◆ WHAT TO DO
Of all the entries below, only the lines from the one with "List each element's" up to and including the one with "Document page, 1500x844 pixels." are to be duplicated exactly.

◆ SUPPLIED MATERIAL
[Start of section]

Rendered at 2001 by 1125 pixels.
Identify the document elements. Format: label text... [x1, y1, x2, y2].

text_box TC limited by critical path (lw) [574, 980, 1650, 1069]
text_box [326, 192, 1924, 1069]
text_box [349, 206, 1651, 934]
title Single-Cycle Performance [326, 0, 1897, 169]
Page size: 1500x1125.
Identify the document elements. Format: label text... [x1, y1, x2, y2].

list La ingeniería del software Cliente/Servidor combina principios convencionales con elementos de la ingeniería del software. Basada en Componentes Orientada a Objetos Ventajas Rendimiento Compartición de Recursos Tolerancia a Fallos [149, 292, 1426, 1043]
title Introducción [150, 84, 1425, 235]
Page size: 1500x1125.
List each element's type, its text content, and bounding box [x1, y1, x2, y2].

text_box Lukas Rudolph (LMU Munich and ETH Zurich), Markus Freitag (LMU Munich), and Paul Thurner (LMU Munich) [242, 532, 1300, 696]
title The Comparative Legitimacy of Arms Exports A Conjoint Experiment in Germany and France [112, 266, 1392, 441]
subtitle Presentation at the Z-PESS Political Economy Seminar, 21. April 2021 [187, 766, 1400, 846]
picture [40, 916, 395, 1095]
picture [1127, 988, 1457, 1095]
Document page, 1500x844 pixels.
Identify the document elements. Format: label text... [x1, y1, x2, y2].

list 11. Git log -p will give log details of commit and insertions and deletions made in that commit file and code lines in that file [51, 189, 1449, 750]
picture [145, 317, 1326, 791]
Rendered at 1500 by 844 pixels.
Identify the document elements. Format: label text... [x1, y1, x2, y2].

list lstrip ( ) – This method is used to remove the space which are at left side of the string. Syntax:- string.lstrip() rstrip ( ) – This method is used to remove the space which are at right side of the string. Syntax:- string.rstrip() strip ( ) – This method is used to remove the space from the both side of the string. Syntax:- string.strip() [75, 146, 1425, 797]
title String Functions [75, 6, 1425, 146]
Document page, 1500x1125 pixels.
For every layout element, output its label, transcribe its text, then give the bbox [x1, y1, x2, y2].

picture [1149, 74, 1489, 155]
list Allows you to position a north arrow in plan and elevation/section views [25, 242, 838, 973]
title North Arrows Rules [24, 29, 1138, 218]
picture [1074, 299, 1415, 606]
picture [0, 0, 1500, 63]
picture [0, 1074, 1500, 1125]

[End of section]

◆ SOLVED EXERCISE
List each element's type, its text content, and bounding box [x1, y1, x2, y2].

text_box Lukas Rudolph (LMU Munich and ETH Zurich), Markus Freitag (LMU Munich), and Paul Thurner (LMU Munich) [242, 532, 1300, 696]
title The Comparative Legitimacy of Arms Exports A Conjoint Experiment in Germany and France [112, 266, 1392, 441]
subtitle Presentation at the Z-PESS Political Economy Seminar, 21. April 2021 [187, 766, 1400, 846]
picture [40, 916, 395, 1095]
picture [1127, 988, 1457, 1095]
Document page, 1500x844 pixels.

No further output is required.